Clinton, Bishop, Levy Applaud Deal on Long Island Sound Dredge Materials
EPA Announcement Today Reflects Clinton/Bishop Legislation and Cooperation of New York and Connecticut
Senator Hillary Rodham Clinton (NY), Congressman Tim Bishop (NY-01) and Suffolk County Executive Steve Levy today applauded the announcement by the Environmental Protection Authority (EPA) of a compromise on dumping dredge spoils in Long Island Sound, including a plan to deal with the disposal of dredge waste material in the Sound.
In March of 2004, the EPA had proposed to designate two sites in the Long Island Sound as disposal sites for dredge material. Responding to environmental concerns about the proposal, Clinton and Bishop introduced legislation to require the development of a Dredge Material Management Plan that would govern disposal in the Sound. As part of that process, the U.S. Army Corps of Engineers and the EPA were to evaluate upland disposal options and dump only the cleanest dredge material as a matter of last resort. The deal announced by the EPA today reflects these basic principles.
"I am pleased that Connecticut and New York were able to work cooperatively to find this solution. The deal announced today by the EPA represents the fundamental principles of our legislation and looks to improve the quality of the Sound for the future," said Senator Clinton. "This is a tremendous victory -- it will mean a cleaner Sound and the development of new and better disposal methods for material dredged from harbors around the Sound."
"I'm pleased that the legislation Senator Clinton and I offered has served as the catalyst for compromise," Congressman Bishop said. "Connecticut and New York must be applauded for adopting many of our recommendations and for putting state boundaries aside to protect our shared natural resource. This plan recognizes the Long Island Sound as a valuable natural resource, not a dumping ground," he added.
"The combined efforts of the county, state and federal governments have resulted in this commitment to developing a comprehensive plan for dredge spoils and to restrict dumping these materials in the Sound," said Suffolk County Executive Steve Levy. "The Long Island Sound is too important an economic and environmental resource to the entire region to be used as a long-term receptacle for dredged materials."
The deal, which is incorporated in a "site designation" announced by EPA today, sets a process that will govern disposal in the Sound going forward. Components of that process include:
- Any disposal must receive authorization from the U.S. Army Corps of Engineers and is subject to EPA review. Specifically, the dredged material must satisfy environmental impact criteria contained in existing regulations.

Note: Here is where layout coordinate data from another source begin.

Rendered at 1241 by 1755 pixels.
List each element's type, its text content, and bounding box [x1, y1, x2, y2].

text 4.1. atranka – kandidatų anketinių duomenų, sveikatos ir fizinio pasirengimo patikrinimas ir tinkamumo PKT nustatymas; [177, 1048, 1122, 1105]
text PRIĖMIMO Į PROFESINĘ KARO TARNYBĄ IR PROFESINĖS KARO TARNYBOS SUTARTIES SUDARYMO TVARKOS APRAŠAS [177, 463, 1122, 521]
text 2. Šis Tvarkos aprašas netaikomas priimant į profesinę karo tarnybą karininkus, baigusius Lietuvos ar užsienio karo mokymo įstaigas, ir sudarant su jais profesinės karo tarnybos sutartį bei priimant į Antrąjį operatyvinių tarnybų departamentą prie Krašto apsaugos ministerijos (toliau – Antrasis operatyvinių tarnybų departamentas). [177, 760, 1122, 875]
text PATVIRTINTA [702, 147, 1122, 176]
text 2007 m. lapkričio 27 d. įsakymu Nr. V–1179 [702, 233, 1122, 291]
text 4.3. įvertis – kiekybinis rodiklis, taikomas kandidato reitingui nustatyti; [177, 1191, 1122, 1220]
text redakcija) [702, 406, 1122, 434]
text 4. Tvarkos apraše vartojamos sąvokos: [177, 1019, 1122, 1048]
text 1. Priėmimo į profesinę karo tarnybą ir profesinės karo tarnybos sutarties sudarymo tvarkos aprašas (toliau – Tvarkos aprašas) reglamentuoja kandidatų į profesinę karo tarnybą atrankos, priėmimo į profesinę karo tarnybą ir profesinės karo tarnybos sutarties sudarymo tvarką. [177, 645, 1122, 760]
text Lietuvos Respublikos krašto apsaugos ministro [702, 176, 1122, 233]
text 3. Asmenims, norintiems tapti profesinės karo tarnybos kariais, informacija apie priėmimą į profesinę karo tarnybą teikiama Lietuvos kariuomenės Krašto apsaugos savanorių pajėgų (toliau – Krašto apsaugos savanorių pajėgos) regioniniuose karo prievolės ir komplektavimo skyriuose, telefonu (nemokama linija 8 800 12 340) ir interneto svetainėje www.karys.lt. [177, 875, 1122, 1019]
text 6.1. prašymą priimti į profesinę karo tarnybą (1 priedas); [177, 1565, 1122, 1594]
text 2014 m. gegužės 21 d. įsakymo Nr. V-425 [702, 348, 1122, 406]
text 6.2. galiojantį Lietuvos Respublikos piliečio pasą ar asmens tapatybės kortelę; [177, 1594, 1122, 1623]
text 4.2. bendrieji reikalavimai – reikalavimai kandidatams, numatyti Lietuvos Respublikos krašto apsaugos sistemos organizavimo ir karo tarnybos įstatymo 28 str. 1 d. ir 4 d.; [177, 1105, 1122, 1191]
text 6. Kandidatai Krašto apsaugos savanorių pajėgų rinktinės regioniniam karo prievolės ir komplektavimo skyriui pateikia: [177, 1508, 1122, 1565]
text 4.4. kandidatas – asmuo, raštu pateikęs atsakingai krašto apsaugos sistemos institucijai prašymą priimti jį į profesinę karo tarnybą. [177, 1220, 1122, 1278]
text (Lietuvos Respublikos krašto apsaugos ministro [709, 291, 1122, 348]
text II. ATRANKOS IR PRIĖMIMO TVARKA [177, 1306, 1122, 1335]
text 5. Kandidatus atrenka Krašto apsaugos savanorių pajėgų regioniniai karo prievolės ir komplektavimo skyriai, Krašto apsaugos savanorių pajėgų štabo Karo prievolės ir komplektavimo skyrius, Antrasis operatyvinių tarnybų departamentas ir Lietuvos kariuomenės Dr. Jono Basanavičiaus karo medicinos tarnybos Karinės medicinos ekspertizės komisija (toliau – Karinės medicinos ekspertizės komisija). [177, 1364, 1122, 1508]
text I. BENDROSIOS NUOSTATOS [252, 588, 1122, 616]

- Before dredge material is disposed at one of the open-water sites, it must be determined that there are no practicable, environmentally preferable management options available, such as landfill disposal, beach nourishment, or treatment.
- Use of the sites will be curtailed if a Dredged Material Management Plan for Long Island Sound to help manage dredged materials in a cost-effective and environmentally acceptable manner is not completed within 8 years.
- The disposal sites will be subject to new management and monitoring protocols to track site conditions and prevent environmental damage. If this monitoring shows unacceptable damage, EPA can close the sites.
Senator Clinton and Congressman Bishop have worked tirelessly with the Long Island community to address concerns about the dumping of dredge waste material in the Sound. In addition to the legislation they introduced last year, they have lobbied other elected representatives, EPA officials and representatives from the Army Corps of Engineers on this important issue.